Below this sentence is a listing; return exactly its lines from the one with "G04 APERTURE LIST*" to the one with "X147050000Y-110520000D03*", both kept, and nothing more.

-- Entries provided follows --

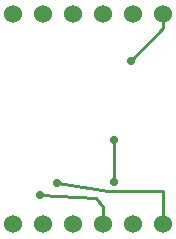
<source format=gbl>
G04 #@! TF.FileFunction,Copper,L2,Bot,Signal*
%FSLAX46Y46*%
G04 Gerber Fmt 4.6, Leading zero omitted, Abs format (unit mm)*
G04 Created by KiCad (PCBNEW (2015-07-01 BZR 5850, Git 51c0ae3)-product) date 07/10/2015 23:59:39*
%MOMM*%
G01*
G04 APERTURE LIST*
%ADD10C,0.100000*%
%ADD11C,1.524000*%
%ADD12C,0.700000*%
%ADD13C,0.250000*%
G04 APERTURE END LIST*
D10*
D11*
X152400000Y-113030000D03*
X149860000Y-113030000D03*
X147320000Y-113030000D03*
X157480000Y-113030000D03*
X154940000Y-113030000D03*
X144780000Y-113030000D03*
X149860000Y-95250000D03*
X152400000Y-95250000D03*
X154940000Y-95250000D03*
X144780000Y-95250000D03*
X147320000Y-95250000D03*
X157480000Y-95250000D03*
D12*
X153310000Y-109420000D03*
X153350000Y-105860000D03*
X147050000Y-110520000D03*
X148500000Y-109550000D03*
X154730000Y-99180000D03*
D13*
X153310000Y-105900000D02*
X153310000Y-109420000D01*
X153350000Y-105860000D02*
X153310000Y-105900000D01*
X152400000Y-113030000D02*
X152400000Y-111530000D01*
X147060000Y-110510000D02*
X147050000Y-110520000D01*
X151760000Y-110780000D02*
X147060000Y-110510000D01*
X152400000Y-111530000D02*
X151760000Y-110780000D01*
X157489995Y-110216157D02*
X157480000Y-113030000D01*
X152780000Y-110170000D02*
X157489995Y-110216157D01*
X148550000Y-109500000D02*
X152780000Y-110170000D01*
X148500000Y-109550000D02*
X148550000Y-109500000D01*
X157480000Y-96430000D02*
X157480000Y-95250000D01*
X154730000Y-99180000D02*
X157480000Y-96430000D01*
M02*

</source>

-- Entries provided concluded --

- Answer for this exercise
G04 APERTURE LIST*
%ADD10C,0.100000*%
%ADD11C,1.524000*%
%ADD12C,0.700000*%
%ADD13C,0.250000*%
G04 APERTURE END LIST*
D10*
D11*
X152400000Y-113030000D03*
X149860000Y-113030000D03*
X147320000Y-113030000D03*
X157480000Y-113030000D03*
X154940000Y-113030000D03*
X144780000Y-113030000D03*
X149860000Y-95250000D03*
X152400000Y-95250000D03*
X154940000Y-95250000D03*
X144780000Y-95250000D03*
X147320000Y-95250000D03*
X157480000Y-95250000D03*
D12*
X153310000Y-109420000D03*
X153350000Y-105860000D03*
X147050000Y-110520000D03*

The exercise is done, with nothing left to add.